MELBOURNE -(Dow Jones)- Globalization will lower the real wages of unskilled workers in advanced economies with or without the free flow of labor between countries, Bank of England Governor Mervyn King said Thursday.

King said the flow of labor from Eastern European countries to the U.K. has accelerated the growth of the labor force there.

However, a decrease in real wages in developed countries will occur regardless of efforts to cut back migration, he said.

"The impact of globalization, in terms of the impact on real wages, will occur anyway through the movement of free trade in goods and services, even if we limit migration," he told a Melbourne Center for Financial Studies luncheon in Melbourne.

"The downward pressure on the real wages of the unskilled in advanced economies doesn't require migration to bring it down - trade will do the same."

King said that while economists see benefits in the free trade of goods and services and the free flow of capital, it is up to governments to set their own policies on labor flows as migration raises "deeper policy issues".

Governor Mervyn King needs a few basic lessons. First off, the present situation of WTO managed trade is far from "free" trade. WTO managed trade is made possible by among other things enormous borrowing in the part of the United States. Now, I would agree that bad trade deals are a bigger factor than immigration in reducing wages and disposable income in developed countries (probably by a 2-1 ratio).

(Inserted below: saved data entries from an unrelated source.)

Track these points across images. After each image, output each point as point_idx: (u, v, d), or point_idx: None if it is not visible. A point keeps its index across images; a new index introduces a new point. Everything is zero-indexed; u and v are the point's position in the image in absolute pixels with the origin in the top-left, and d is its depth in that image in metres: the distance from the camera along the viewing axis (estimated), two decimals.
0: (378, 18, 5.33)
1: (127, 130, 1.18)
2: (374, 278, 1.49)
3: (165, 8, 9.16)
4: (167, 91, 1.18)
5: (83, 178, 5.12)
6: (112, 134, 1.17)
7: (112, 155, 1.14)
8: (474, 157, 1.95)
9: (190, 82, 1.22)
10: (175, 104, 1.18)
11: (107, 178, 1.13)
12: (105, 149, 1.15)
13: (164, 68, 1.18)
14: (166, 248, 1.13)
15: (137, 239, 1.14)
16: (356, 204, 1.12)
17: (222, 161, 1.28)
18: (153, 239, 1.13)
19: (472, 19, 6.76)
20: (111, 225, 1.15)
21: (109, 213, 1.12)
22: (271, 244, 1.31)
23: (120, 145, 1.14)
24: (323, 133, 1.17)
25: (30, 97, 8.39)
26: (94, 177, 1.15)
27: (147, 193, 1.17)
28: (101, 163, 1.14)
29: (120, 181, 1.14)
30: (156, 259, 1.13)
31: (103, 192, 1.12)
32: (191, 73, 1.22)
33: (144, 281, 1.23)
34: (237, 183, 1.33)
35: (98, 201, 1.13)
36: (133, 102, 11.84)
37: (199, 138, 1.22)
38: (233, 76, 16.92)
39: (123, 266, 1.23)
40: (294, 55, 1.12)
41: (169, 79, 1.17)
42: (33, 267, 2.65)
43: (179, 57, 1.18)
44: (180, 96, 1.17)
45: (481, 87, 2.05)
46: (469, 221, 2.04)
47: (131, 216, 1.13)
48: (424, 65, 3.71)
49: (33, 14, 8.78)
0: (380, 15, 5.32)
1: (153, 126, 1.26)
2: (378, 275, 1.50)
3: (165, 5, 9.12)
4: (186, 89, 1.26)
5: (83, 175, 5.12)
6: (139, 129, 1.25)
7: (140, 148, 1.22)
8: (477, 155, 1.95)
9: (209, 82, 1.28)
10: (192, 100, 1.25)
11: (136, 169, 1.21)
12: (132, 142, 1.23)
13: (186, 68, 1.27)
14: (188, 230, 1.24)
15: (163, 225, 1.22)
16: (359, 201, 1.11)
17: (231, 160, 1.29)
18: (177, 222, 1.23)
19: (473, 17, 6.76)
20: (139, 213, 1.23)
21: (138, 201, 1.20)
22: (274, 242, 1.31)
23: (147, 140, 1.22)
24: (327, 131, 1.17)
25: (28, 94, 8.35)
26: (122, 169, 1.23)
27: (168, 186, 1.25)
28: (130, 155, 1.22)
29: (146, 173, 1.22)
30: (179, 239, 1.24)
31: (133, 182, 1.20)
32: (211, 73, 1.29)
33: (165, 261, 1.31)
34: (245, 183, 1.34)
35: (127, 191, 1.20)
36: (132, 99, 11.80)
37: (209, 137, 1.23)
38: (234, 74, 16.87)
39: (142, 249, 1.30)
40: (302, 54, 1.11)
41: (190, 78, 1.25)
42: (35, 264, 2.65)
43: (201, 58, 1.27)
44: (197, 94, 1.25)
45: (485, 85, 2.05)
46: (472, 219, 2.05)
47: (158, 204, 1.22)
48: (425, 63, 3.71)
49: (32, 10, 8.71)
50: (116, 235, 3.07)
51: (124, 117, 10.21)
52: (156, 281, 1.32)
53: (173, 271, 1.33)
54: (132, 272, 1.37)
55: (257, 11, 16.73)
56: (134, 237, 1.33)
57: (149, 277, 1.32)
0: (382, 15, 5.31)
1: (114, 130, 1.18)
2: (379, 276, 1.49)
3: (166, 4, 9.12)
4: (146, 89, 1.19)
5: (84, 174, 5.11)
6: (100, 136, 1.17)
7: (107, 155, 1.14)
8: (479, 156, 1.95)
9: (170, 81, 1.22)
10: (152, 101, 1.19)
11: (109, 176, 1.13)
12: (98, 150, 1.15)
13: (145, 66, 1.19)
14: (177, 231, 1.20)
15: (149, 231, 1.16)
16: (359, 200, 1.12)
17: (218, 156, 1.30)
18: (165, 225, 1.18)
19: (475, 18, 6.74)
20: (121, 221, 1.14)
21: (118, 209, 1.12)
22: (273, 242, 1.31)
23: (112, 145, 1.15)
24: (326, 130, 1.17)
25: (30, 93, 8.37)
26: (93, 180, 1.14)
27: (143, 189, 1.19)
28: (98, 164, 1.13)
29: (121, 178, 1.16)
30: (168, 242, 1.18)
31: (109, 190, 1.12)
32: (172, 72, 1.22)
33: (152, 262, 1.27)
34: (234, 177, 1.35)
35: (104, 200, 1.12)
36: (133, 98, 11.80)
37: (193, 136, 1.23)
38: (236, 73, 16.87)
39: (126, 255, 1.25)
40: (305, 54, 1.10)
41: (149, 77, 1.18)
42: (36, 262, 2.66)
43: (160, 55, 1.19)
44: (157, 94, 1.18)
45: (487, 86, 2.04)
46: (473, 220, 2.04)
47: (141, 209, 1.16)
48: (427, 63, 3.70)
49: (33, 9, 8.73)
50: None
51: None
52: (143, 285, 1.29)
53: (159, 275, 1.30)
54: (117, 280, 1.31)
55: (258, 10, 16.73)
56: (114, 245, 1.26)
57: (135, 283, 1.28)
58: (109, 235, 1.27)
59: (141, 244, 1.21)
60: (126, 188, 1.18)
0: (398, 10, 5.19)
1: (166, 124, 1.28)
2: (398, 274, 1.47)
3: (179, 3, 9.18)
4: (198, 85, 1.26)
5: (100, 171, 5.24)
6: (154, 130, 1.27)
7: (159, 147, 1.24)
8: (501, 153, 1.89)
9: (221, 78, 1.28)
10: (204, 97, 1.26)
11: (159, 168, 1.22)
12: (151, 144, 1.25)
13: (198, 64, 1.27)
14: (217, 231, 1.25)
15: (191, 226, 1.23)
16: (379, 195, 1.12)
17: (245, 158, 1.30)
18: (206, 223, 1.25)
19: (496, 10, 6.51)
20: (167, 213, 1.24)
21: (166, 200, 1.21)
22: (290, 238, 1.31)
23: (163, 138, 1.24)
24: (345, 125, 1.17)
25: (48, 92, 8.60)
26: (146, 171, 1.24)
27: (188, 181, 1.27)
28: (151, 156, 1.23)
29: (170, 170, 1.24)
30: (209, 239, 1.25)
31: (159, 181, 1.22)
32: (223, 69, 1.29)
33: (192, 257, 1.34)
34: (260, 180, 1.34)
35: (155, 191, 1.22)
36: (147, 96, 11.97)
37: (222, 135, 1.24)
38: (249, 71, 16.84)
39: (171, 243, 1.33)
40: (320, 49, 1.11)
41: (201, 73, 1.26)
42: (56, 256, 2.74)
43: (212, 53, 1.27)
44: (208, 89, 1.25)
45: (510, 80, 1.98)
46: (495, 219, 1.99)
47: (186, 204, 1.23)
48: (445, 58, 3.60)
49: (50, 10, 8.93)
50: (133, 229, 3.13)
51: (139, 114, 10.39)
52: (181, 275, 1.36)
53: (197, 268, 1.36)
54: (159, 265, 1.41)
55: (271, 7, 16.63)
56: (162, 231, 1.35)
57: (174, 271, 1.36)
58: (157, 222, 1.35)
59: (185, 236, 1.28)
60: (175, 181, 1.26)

However, these insane, unsustainable trade deals aren't the only possible arrangements here. Furthermore, there are big productive factors in the developed economies other than wages. How returns to property and wealth is distributed is largely a matter of political consensus. There is no particular reason for enormous returns to real estate or legal activities like we have seen in reason decades. Other arrangements could be made by a fundamental change in political consensensus and different policy decisions. As Paul Craig Roberts has pointed out, the well to do have been among the most common targets of genocide in the last century. If "leaders" like Governor King are unable or unwilling to really work at making a world that works both for a larger number of its citizens and improves the situation of citizens of their own countries, then there is every possibility that at some point Governor King will learn the same lessons as other members of failed elites that didn't tend to business learned.

What no one has done yet is put together a viable political and economic ideology in the west that involves immigration restriction, containment of concentration of wealth and political power and guarantees of balanced trade.

We have a clear existance proof in the existence of Japan that a country can be viable in the world economy, restrict immigration and maintain high levels of wealth equality.

If the West develops similar aspirations again, statements like Governor King's come to be seen as completely out of line.